Please locate each row below that contains the string "INFOGRAPHIC" and copy those rows in full. Case counts.

== SOURCE DATA ==

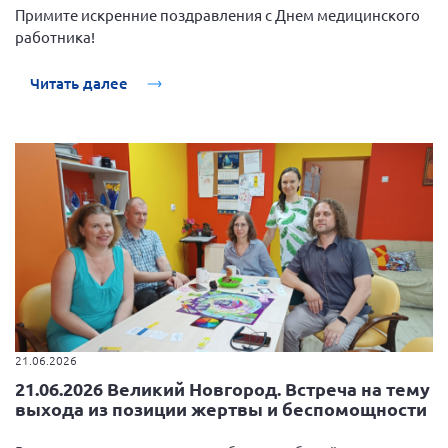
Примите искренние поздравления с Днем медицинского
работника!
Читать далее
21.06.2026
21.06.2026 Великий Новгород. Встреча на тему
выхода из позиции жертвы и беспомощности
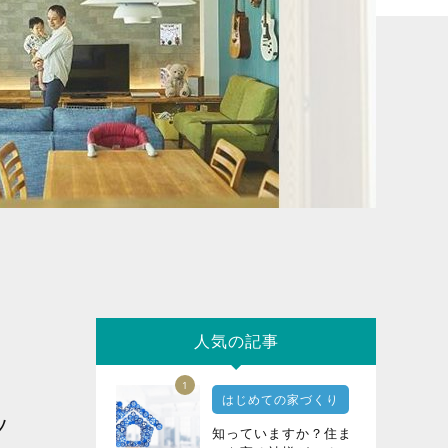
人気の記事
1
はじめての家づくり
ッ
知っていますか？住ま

===
== SOURCE DATA ==

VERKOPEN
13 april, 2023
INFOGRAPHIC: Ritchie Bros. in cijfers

===

■ **THE ANSWER**:
INFOGRAPHIC: Ritchie Bros. in cijfers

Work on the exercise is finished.